____ Extracted information

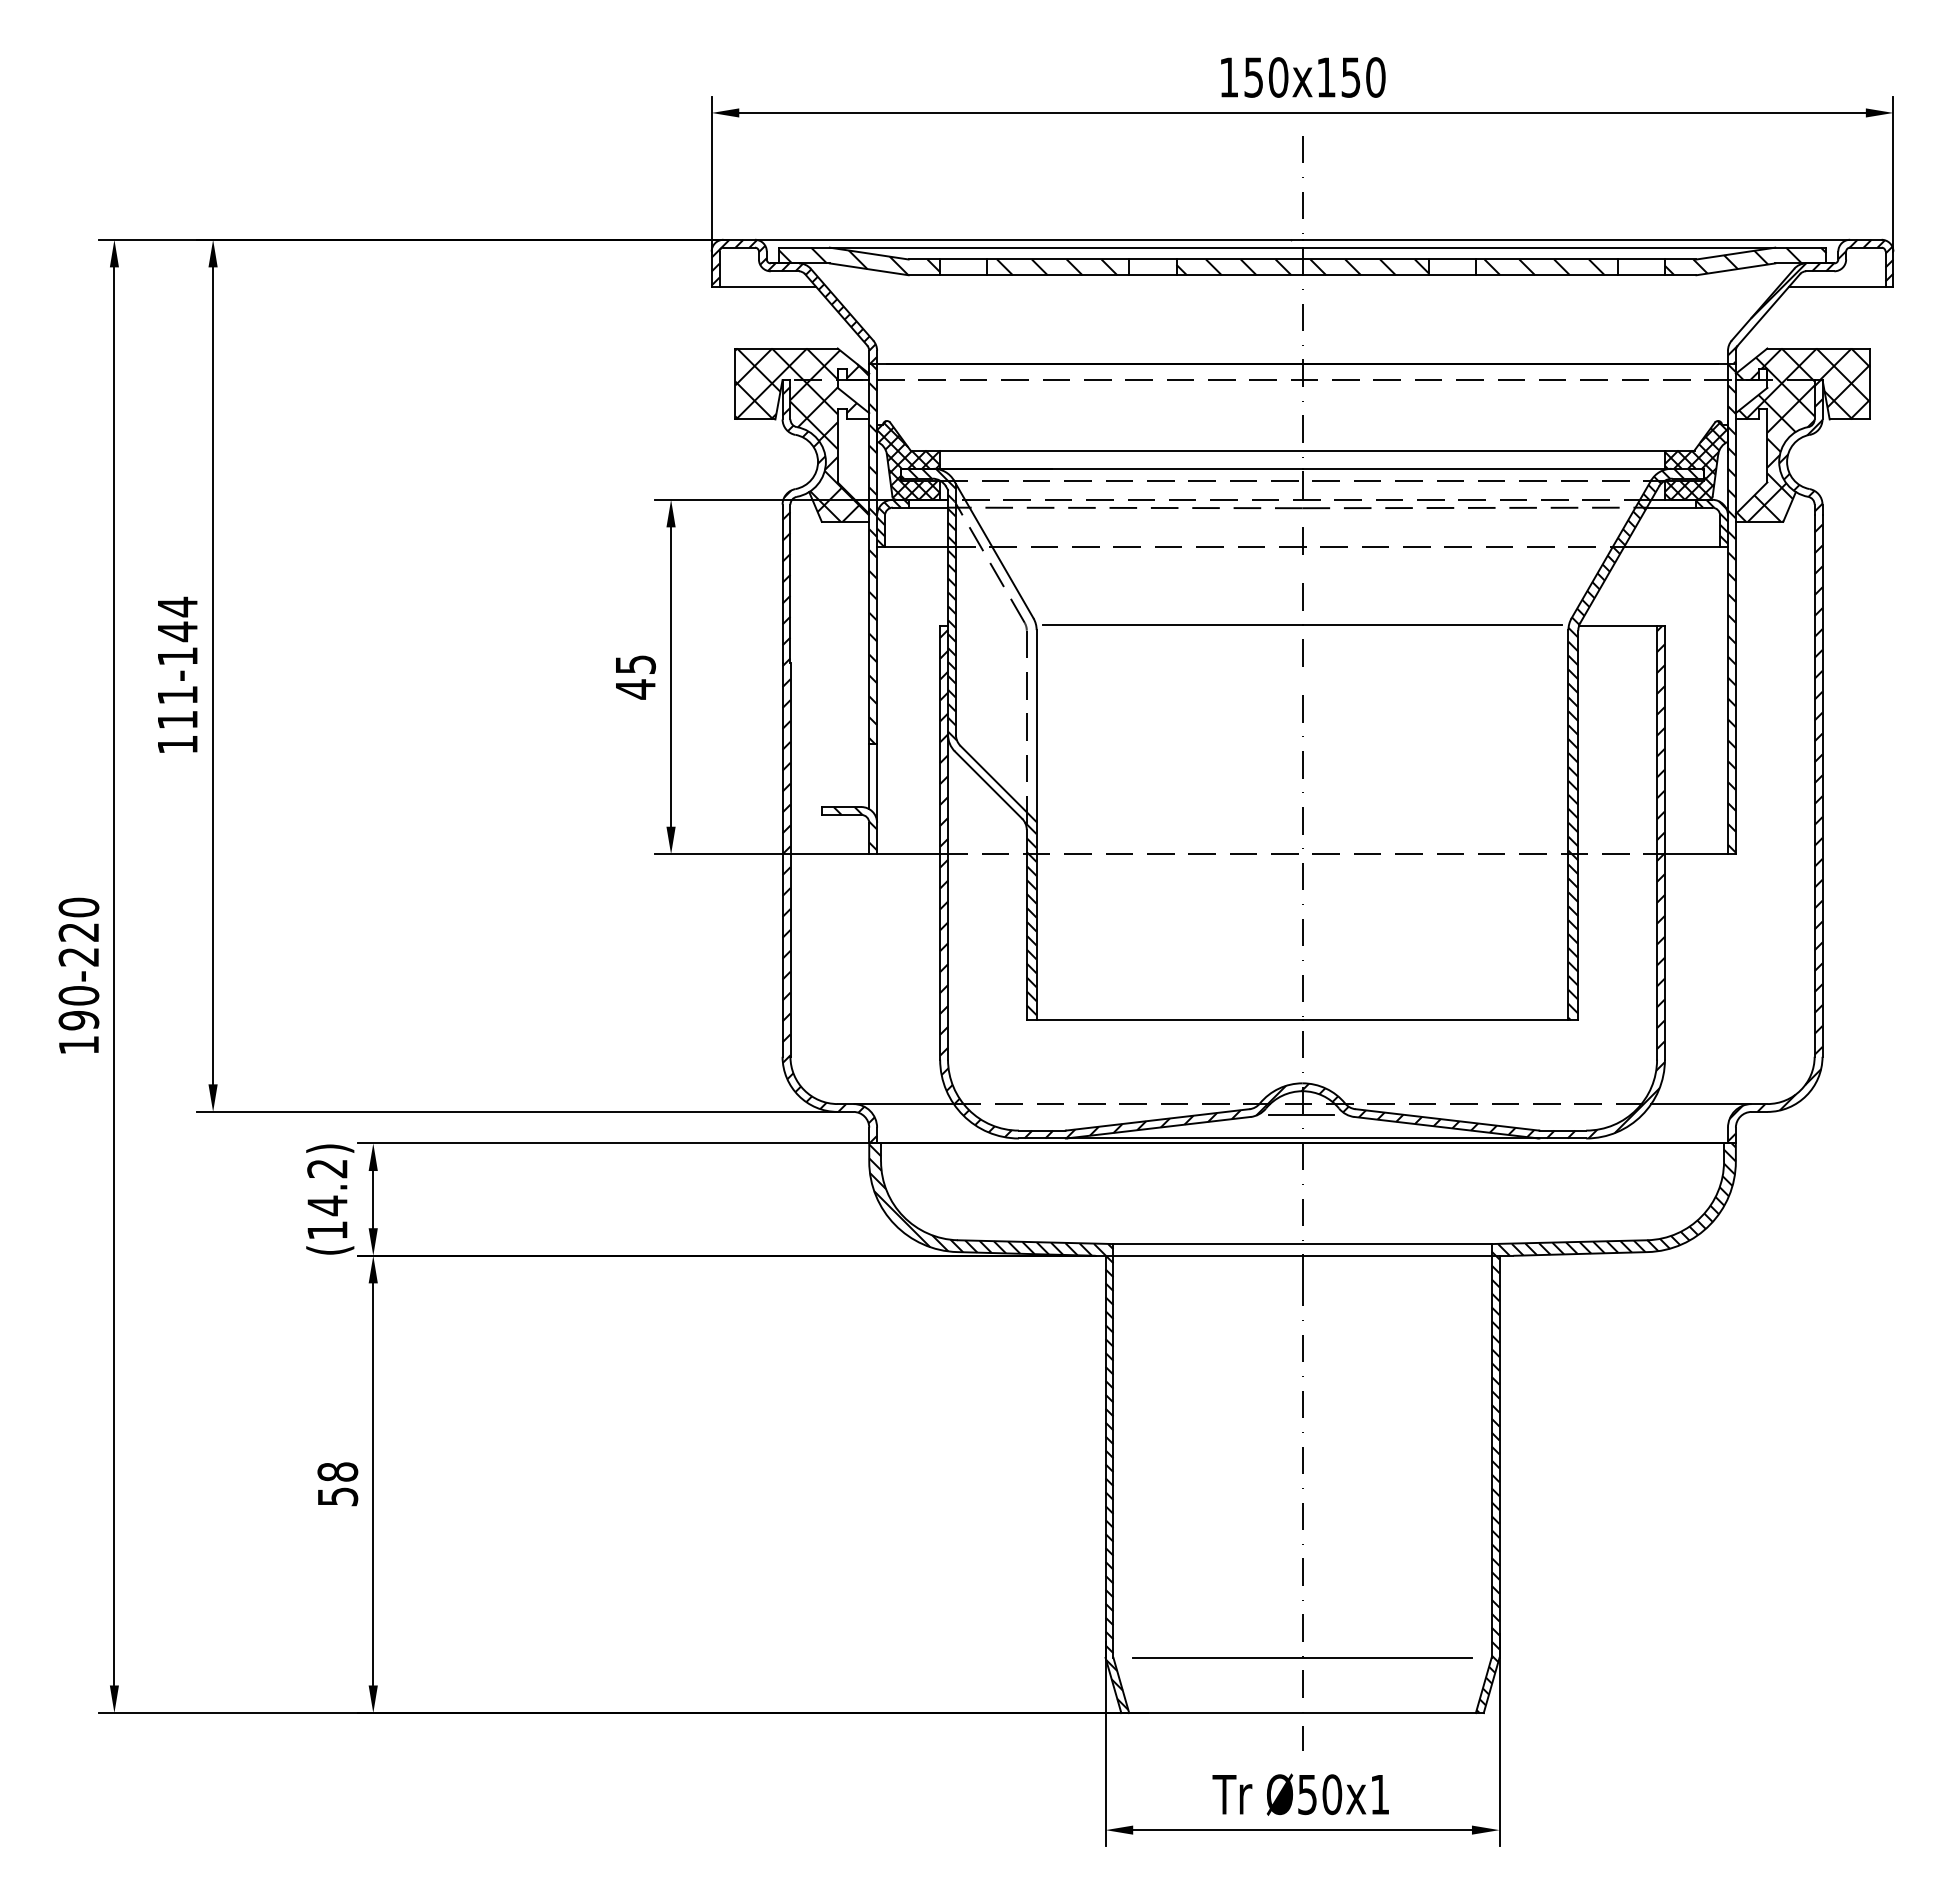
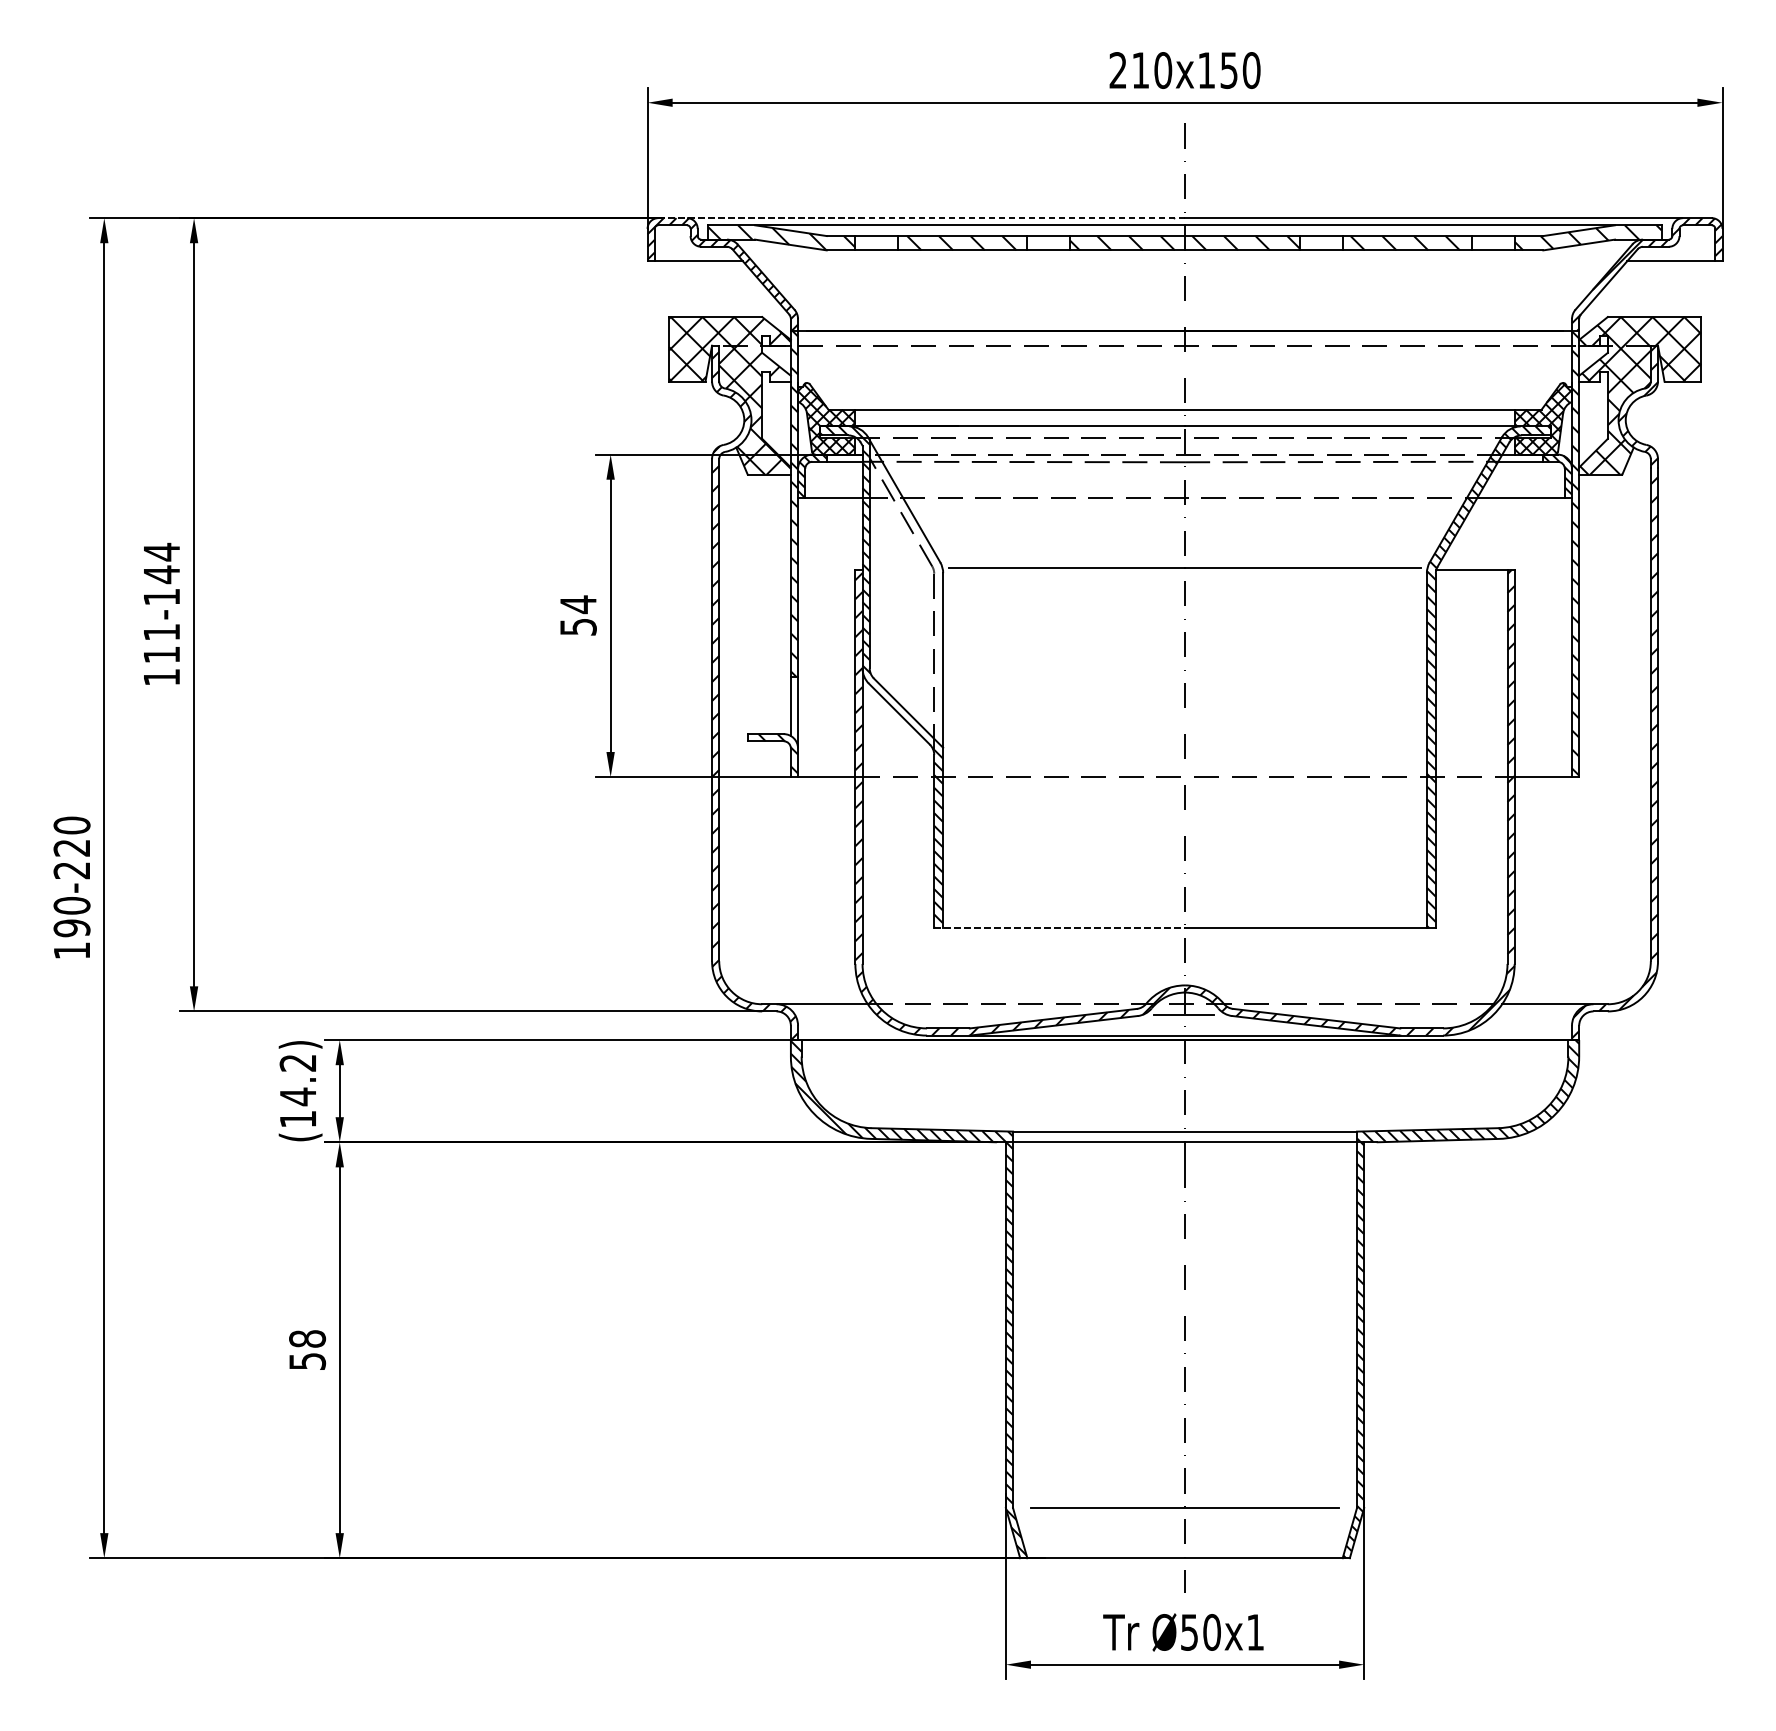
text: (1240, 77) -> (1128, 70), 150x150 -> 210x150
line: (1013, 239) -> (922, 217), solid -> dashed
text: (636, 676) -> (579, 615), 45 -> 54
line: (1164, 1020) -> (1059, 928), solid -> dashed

________
____ Extracted information

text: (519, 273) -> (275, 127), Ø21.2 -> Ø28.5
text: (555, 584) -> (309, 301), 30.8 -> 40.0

________

* What you have to do *
All lines with the word "text" should be copied from the material above.

* Task output *
text: (1240, 77) -> (1128, 70), 150x150 -> 210x150
text: (636, 676) -> (579, 615), 45 -> 54
text: (519, 273) -> (275, 127), Ø21.2 -> Ø28.5
text: (555, 584) -> (309, 301), 30.8 -> 40.0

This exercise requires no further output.